La demande en paiement peut être accueillie à titre provisionnel à concurrence de ce montant comme ne se heurtant à aucune contestation sérieuse au vu des pièces versées aux débats et de l’absence de toute contestation du défendeur.
Quant aux demandes relatives à des pénalités, pouvant prendre la forme de la conservation du dépôt de garantie, s’agissant d’une clause pénale contractuelle dont l’interprétation comme l’appréciation de son éventuel caractère excessif ou dérisoire relève du juge du fond, il n’y a pas lieu à référé sur ce point.
Sur les demandes accessoires
En application des dispositions de l’article 696 du code de procédure civile, succombant à l’instance, la partie défenderesse sera condamnée au paiement des dépens, en ce compris le coût du commandement de payer et de l’assignation.
Il n'apparaît pas inéquitable, de la condamner également au paiement d’une somme de 2 000 euros au titre de l’article 700 du code de procédure civile.
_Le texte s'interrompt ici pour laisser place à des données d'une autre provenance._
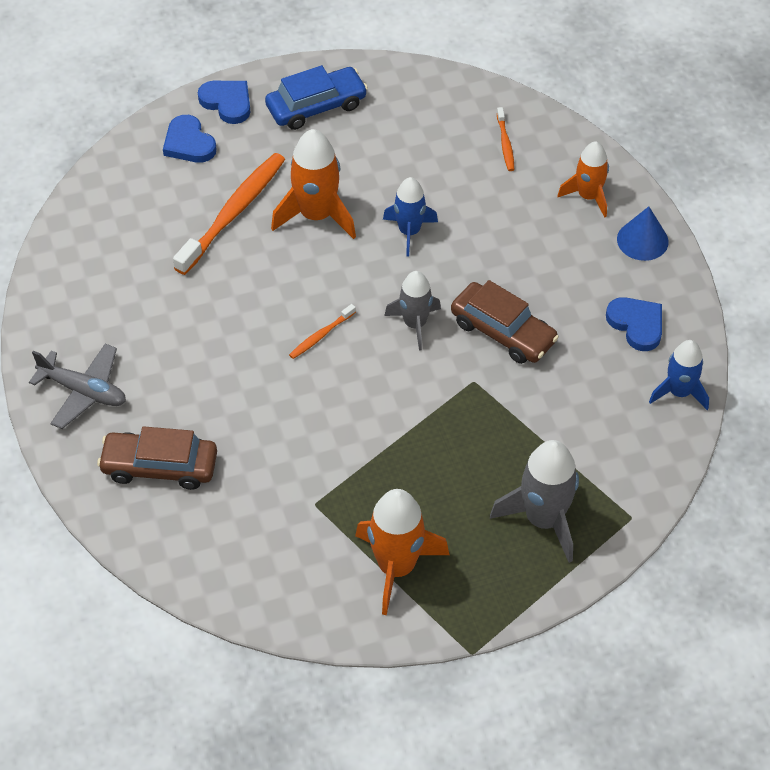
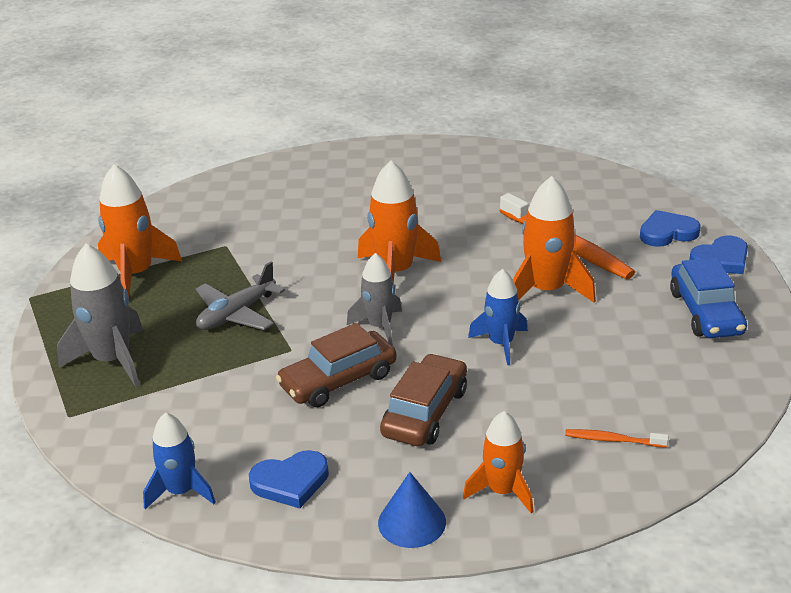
camera: 110 degrees right, 20 degrees down
grey plane [29,344,126,429] -> grey plane moved to [196,262,285,330]
brown car [97,426,217,490] -> brown car moved to [380,354,467,446]
orange toothbrush [289,304,356,359] -> orange rocket [358,160,441,282]

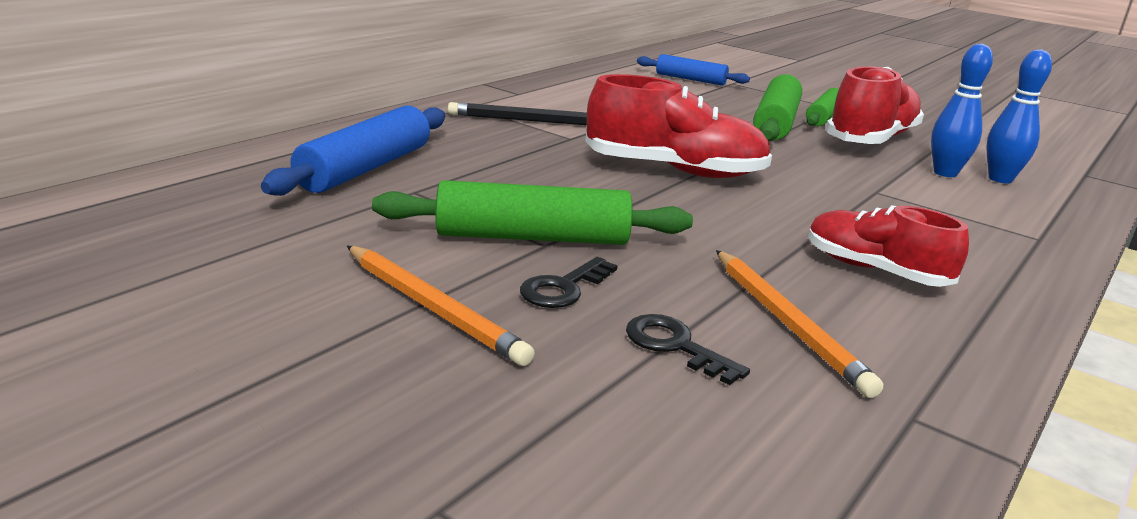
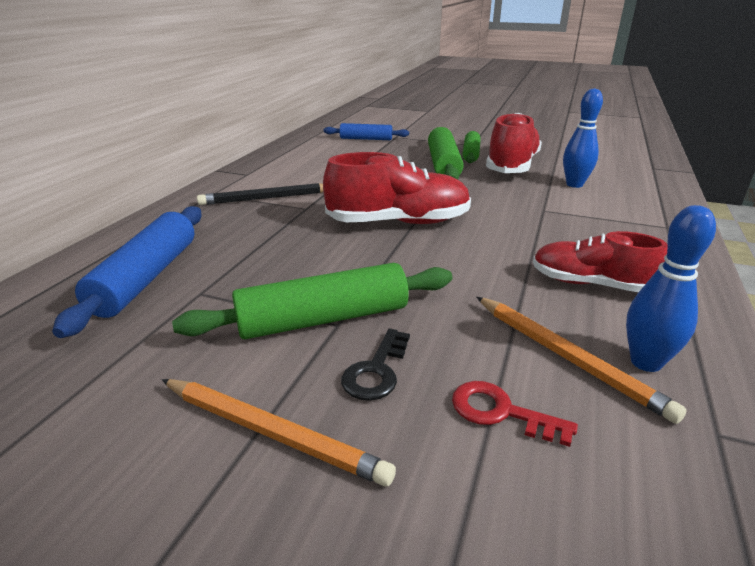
camera: 15 degrees left, 5 degrees up
black key [626,314,750,385] -> red key [452,381,578,447]
blue bowling pin [986,49,1052,183] -> blue bowling pin moved to [626,205,716,372]

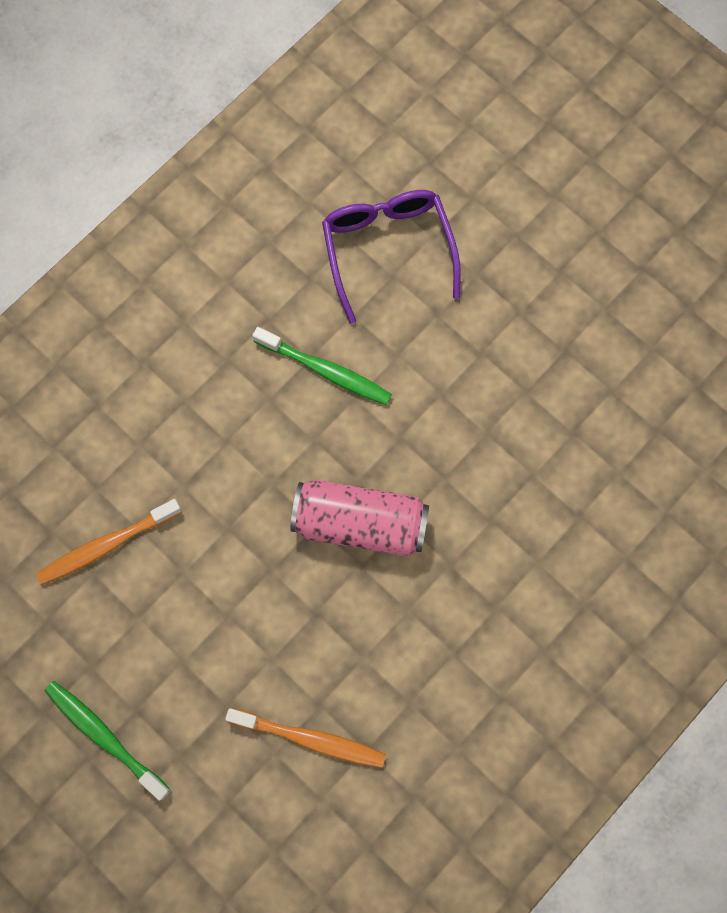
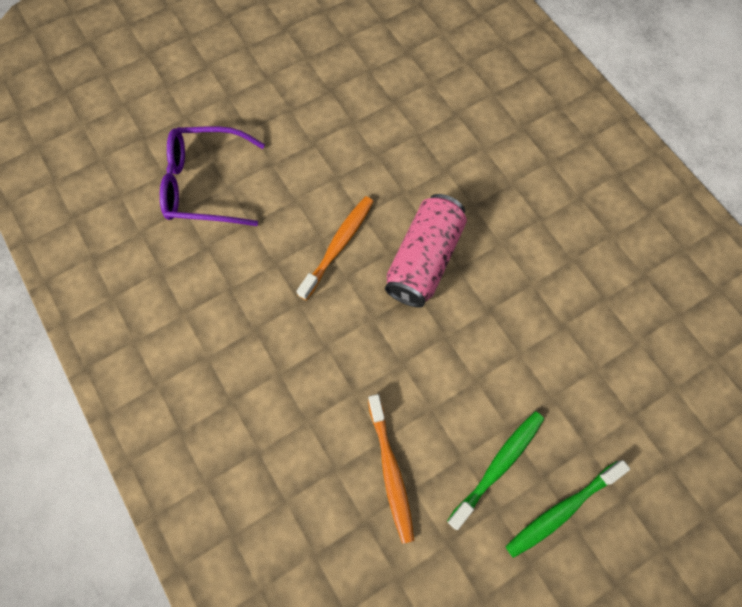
camera: 75 degrees left, 5 degrees down
orange toothbrush [225,708,386,768] -> orange toothbrush moved to [297,196,374,300]
green toothbrush [252,327,392,405] -> green toothbrush moved to [447,411,544,530]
Il est par ailleurs rappelé qu’en vertu des articles 514 et 514-1 de ce code les décisions prises par le juge statuant en référé sont assorties de plein droit de l’exécution provisoire et que celle-ci ne saurait être écartée.
PAR CES MOTIFS
Nous, juge des référés, statuant par mise à disposition au greffe, par ordonnance réputée contradictoire et en premier ressort,
Constatons que les conditions d’acquisition de la clause résolutoire sont réunies depuis le 26 février 2024 ;
Ordonnons l’expulsion de M. [X] [S] et de tous occupants de son chef de l’emplacement à usage de stationnement (box n°48) situé [Adresse 1] à [Localité 7], avec, si besoin est, l'assistance de la force publique et d’un serrurier,
Rappelons que le sort des meubles et objets mobiliers se trouvant sur place est régi par les dispositions des articles L.433-1 et R.433-1 du code des procédures civiles d’exécution,
Condamnons M. [X] [S] à payer, à titre de provision, à la SAS [Localité 6] PRIME OFFICE 1 la somme de 1 668,71 euros à valoir sur l’arriéré de loyers et charges échus, mois de mars 2024 inclus, avec intérêts au taux légal à compter du commandement de payer du 25 janvier 2024 sur la somme de 1 364,13 euros et à compter de l’assignation sur le surplus,
Condamnons M. [X] [S] à payer à la SAS [Localité 6] PRIME OFFICE 1 une somme de 2 000 euros sur le fondement des dispositions de l’article 700 du code de procédure civile,
Condamnons M. [X] [S] aux dépens, en ce compris le coût du commandement de payer et de l’assignation,
Disons n’y avoir lieu à référé sur la demande tendant à la conservation du dépôt de garantie,
Rappelons que la présente décision bénéficie de l’exécution provisoire de plein droit.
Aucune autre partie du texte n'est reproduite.